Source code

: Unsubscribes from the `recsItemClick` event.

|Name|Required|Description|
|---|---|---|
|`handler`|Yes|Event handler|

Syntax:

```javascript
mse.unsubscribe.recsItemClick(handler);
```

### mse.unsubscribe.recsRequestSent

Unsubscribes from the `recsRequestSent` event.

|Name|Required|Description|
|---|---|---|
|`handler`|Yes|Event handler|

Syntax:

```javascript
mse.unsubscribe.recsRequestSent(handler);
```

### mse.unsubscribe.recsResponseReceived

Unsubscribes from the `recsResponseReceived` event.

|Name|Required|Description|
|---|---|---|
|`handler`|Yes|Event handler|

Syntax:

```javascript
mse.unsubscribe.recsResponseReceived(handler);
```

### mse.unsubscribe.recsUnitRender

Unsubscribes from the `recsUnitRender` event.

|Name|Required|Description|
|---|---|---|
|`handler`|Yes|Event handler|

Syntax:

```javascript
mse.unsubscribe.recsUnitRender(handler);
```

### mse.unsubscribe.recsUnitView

> **WHAT YOU ARE ASKED TO DO**
Among the lines above, tally those containing the string "recsUnitRender" and give only the result.

> **RESULT BELOW**
3